Report each line in the items below that contains the string "Demo". Case counts.

Collected data:
+-------+
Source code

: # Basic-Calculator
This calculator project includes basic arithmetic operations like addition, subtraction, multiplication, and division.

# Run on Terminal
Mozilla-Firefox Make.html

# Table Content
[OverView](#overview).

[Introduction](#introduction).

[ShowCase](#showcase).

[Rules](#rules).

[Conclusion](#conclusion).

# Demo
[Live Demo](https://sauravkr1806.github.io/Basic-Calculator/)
+-------+
**Answer box:**
# Demo
[Live Demo](https://sauravkr1806.github.io/Basic-Calculator/)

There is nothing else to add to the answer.